======== Text passage ========

About us: affiliated faculty
Director Dr. Craig Heller, PhD, leads the Stanford Center for Down Syndrome Research in a new and expanded collaborative effort between researchers and clinicians who study Down syndrome and related disorders. Our top priority is to evaluate in the clinic discoveries made with animal models of Down syndrome in order to improve the health and well-being of individuals with Down syndrome. Our mission is clear and simple: create a vibrant interdisciplinary team focused on improving learning, communication and independence among individuals with Down syndrome.
The primary goals of the Stanford Center for Down Syndrome Research are:
- Promote clinical and basic research programs to understand the underlying causes of learning deficits and communication disabilities in Down syndrome.
- Develop pharmaceutical and behavioral therapies for individuals with neurodevelopmental and neurodegenerative deficits.
- Offer clinical programs for Down syndrome individuals and their families.
- Plan and execute clinical trials of promising therapies that can improve the lives of individuals with Down syndrome and their families.
Down syndrome and related topics are central to the research programs of a growing number of neuroscience labs at Stanford. For information on Down syndrome research, please contact: Dr. Craig Heller.
Learn about this talented group of scientists and doctors!

======== Dataset extract ========

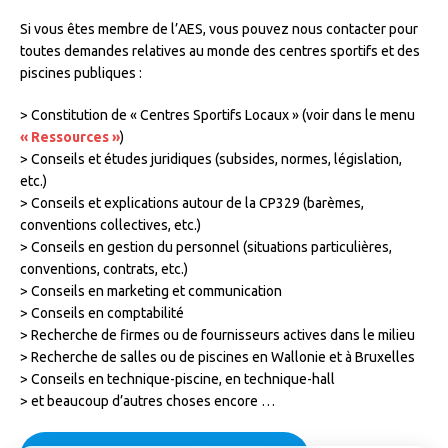
Si vous êtes membre de l’AES, vous pouvez nous contacter pour
toutes demandes relatives au monde des centres sportifs et des
piscines publiques :
> Constitution de « Centres Sportifs Locaux » (voir dans le menu
« Ressources »
)
> Conseils et études juridiques (subsides, normes, législation,
etc.)
> Conseils et explications autour de la CP329 (barèmes,
conventions collectives, etc.)
> Conseils en gestion du personnel (situations particulières,
conventions, contrats, etc.)
> Conseils en marketing et communication
> Conseils en comptabilité
> Recherche de firmes ou de fournisseurs actives dans le milieu
> Recherche de salles ou de piscines en Wallonie et à Bruxelles
> Conseils en technique-piscine, en technique-hall
> et beaucoup d’autres choses encore …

========

__Set of tasks__.
1. Reproduce verbatim the part of the Stanford Center for Down Syndrome Research text above that lies between "- Plan and execute" and "Dr. Craig Heller.", inclusive.
2. Continue the Stanford Center for Down Syndrome Research text above from its last sentence.

__Exercise answers__.
1.
- Plan and execute clinical trials of promising therapies that can improve the lives of individuals with Down syndrome and their families.
Down syndrome and related topics are central to the research programs of a growing number of neuroscience labs at Stanford. For information on Down syndrome research, please contact: Dr. Craig Heller.

2.
Dr. Katrin Andreasson’s group investigates the molecular and cellular mechanisms of Alzheimer’s disease, with special interest in Down syndrome due to trisomy of the Alzheimer’s disease-related APP gene.
Dr. Melanie Manning, Director of the Center for Down syndrome at Stanford's Lucile Packard Children's Hospital, is a pediatrician and clinical geneticist with a focus on children and adults with chromosome abnormalities.
To examine how genetic factors, brain structure and function, and environmental factors impact the development and progress of individuals with Down syndrome, Dr. Alan Reiss uses advanced research tools such as neuroimaging, genetic analyses and neurobehavioral assessments.
Dr. Tony Wyss-Coray is taking advantage of mouse models to find ways in which the brain's own immune mechanisms can be used to protect against Alzheimer's disease related neurodegeneration in Down syndrome.